The building lies within NJ Highlands ‘Preservation’ area which imposed strict limitations on what could be built on the site. The River Resource Center is located some 90 feet from the Musconetcong River which has recently been reclassified as a Category One water body by NJ Department of Environmental Protection. The Board worked closely with the Highlands Council to meet or exceed their regulations which are designed to protect groundwater and surface water. The trustees express their gratitude to the Warren County Freeholders who provided a grant which allowed the project to be completed on time and under budget.
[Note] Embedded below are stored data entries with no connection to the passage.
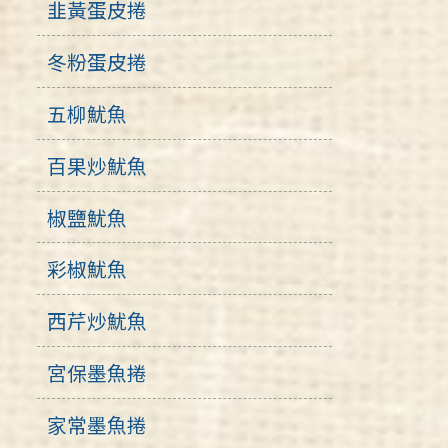
韭黃蛋皮捲
冬粉蛋皮捲
五柳魷魚
百果炒魷魚
椒鹽魷魚
彩椒魷魚
西芹炒魷魚
宮保墨魚捲
家常墨魚捲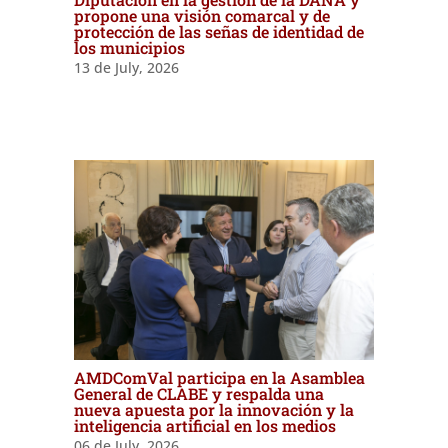
propone una visión comarcal y de
protección de las señas de identidad de
los municipios
13 de July, 2026
AMDComVal participa en la Asamblea
General de CLABE y respalda una
nueva apuesta por la innovación y la
inteligencia artificial en los medios
06 de July, 2026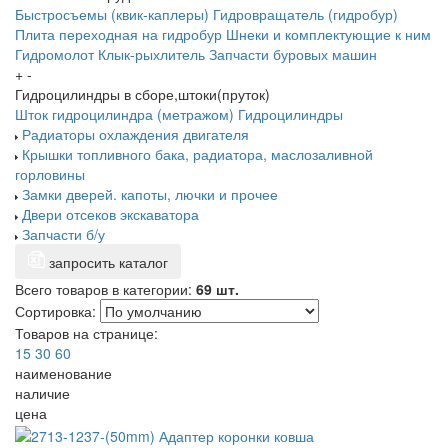
Быстросъемы (квик-каплеры)
Гидровращатель (гидробур)
Плита переходная на гидробур
Шнеки и комплектующие к ним
Гидромолот
Клык-рыхлитель
Запчасти буровых машин
+
-
Гидроцилиндры в сборе,штоки(пруток)
Шток гидроцилиндра (метражом)
Гидроцилиндры
Радиаторы охлаждения двигателя
Крышки топливного бака, радиатора, маслозаливной
горловины
Замки дверей. капоты, лючки и прочее
Двери отсеков экскаватора
Запчасти б/у
запросить каталог
Всего товаров в категории:
69 шт.
Сортировка:
Товаров на странице:
15
30
60
наименование
наличие
цена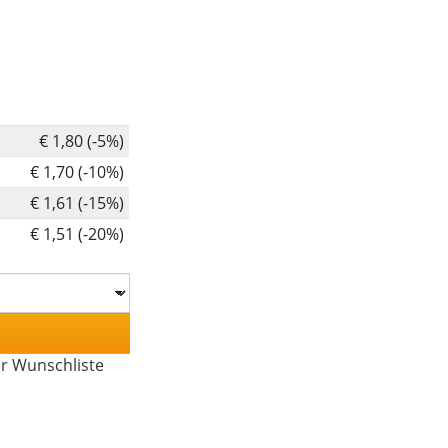
€ 1,80 (-5%)
€ 1,70 (-10%)
€ 1,61 (-15%)
€ 1,51 (-20%)
er Wunschliste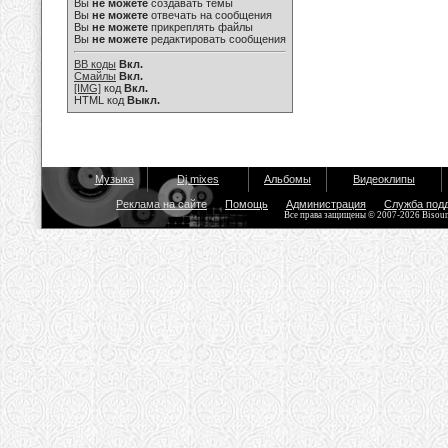
Вы
не можете
создавать темы
Вы
не можете
отвечать на сообщения
Вы
не можете
прикреплять файлы
Вы
не можете
редактировать сообщения
BB коды
Вкл.
Смайлы
Вкл.
[IMG]
код
Вкл.
HTML код
Выкл.
Музыка
Dj mixes
Альбомы
Видеоклипы
Реклама на сайте
Помощь
Администрация
Служба под
Все права защищены © 2007-2026 Bisou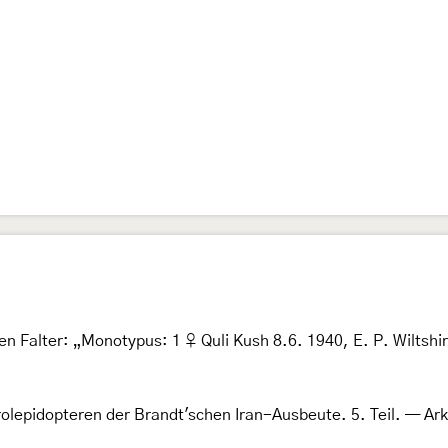
n Falter: „Monotypus: 1 ♀ Quli Kush 8.6. 1940, E. P. Wiltshir
rolepidopteren der Brandt'schen Iran-Ausbeute. 5. Teil. — Ark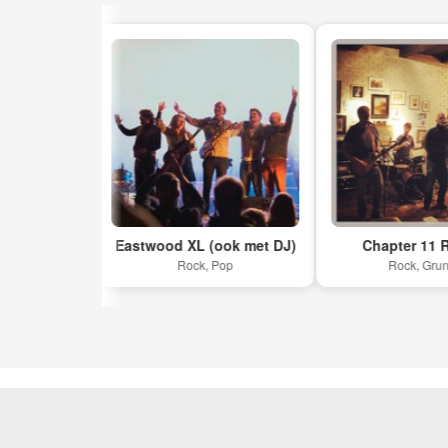
Eastwood XL (ook met DJ)
Chapter 11 Rocks!
Rock, Pop
Rock, Grunge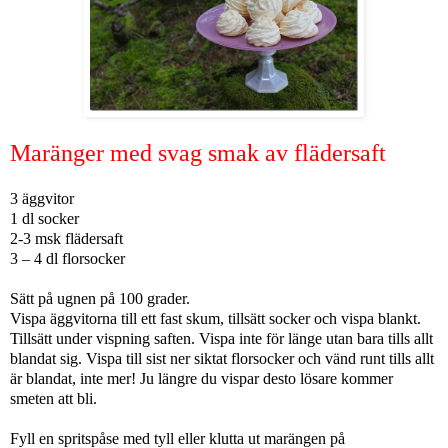
Maränger med svag smak av flädersaft
3 äggvitor
1 dl socker
2-3 msk flädersaft
3 – 4 dl florsocker
Sätt på ugnen på 100 grader.
Vispa äggvitorna till ett fast skum, tillsätt socker och vispa blankt.
Tillsätt under vispning saften. Vispa inte för länge utan bara tills allt
blandat sig. Vispa till sist ner siktat florsocker och vänd runt tills allt
är blandat, inte mer! Ju längre du vispar desto lösare kommer
smeten att bli.
Fyll en spritspåse med tyll eller klutta ut marängen på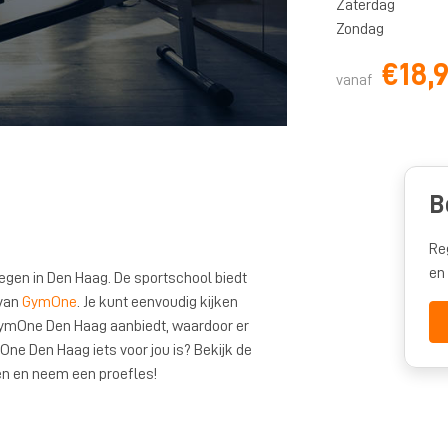
Zaterdag
Zondag
€18,
vanaf
B
Re
en
gen in Den Haag. De sportschool biedt
 van
GymOne
. Je kunt eenvoudig kijken
mOne Den Haag aanbiedt, waardoor er
One Den Haag iets voor jou is? Bekijk de
ten en neem een proefles!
Major funders and donors on the project include The Riddle Family, Warren County Board of Chosen Freeholders, National Park Service, Leavens Foundation, Hyde and Watson Foundation, The Johanette Wallerstein Foundation, Richard and Monica Cotton, Victoria foundation, Conservation Resources, and contributors to the MWA River Resource Center Capital Campaign.
HOW IT ALL WORKS
Heating and Cooling. Heating and cooling is done with three geothermal heat pumps, the most energy efficient system available. The only power used to heat and cool the building is electricity which runs a well pump that circulates 55 degree ground water through the building heating and air conditioning system. The heat extracted from the water is passed through a water-to-air heat exchanger which is used for the building’s ventilation. The process is reversed to cool the building on hot days.
Insulation. The building uses a spray-foam insulation in the attic roof and additional insulation on the exterior walls. It is a “bank building” – built into a sloping area so that the basement is near to the 55 degree temperature of the ground under the building. This allows the masonry structure to act as a heat sink. Heat is stored in the mass of the building, preventing wide swings in temperature. The work space inside tends to remain at one comfortable temperature
Septic. The Clivus Multrum composting toilet functions by enzymes in a sawdust medium. This acts to ‘digest’ human waste into carbon dioxide and water vapor. A fan motor on the building roof removes vapors and odors. There is no septic system on the property. A gray water tank is used to hold water from sinks. Only chemically inert, biodegradable soaps are used in the building. This strategy allows shower and wash water to be returned to the earth without causing any ground water contamination. Because virtually no water is used in the composting toilet, the building uses 67% less water than buildings of comparable size and use.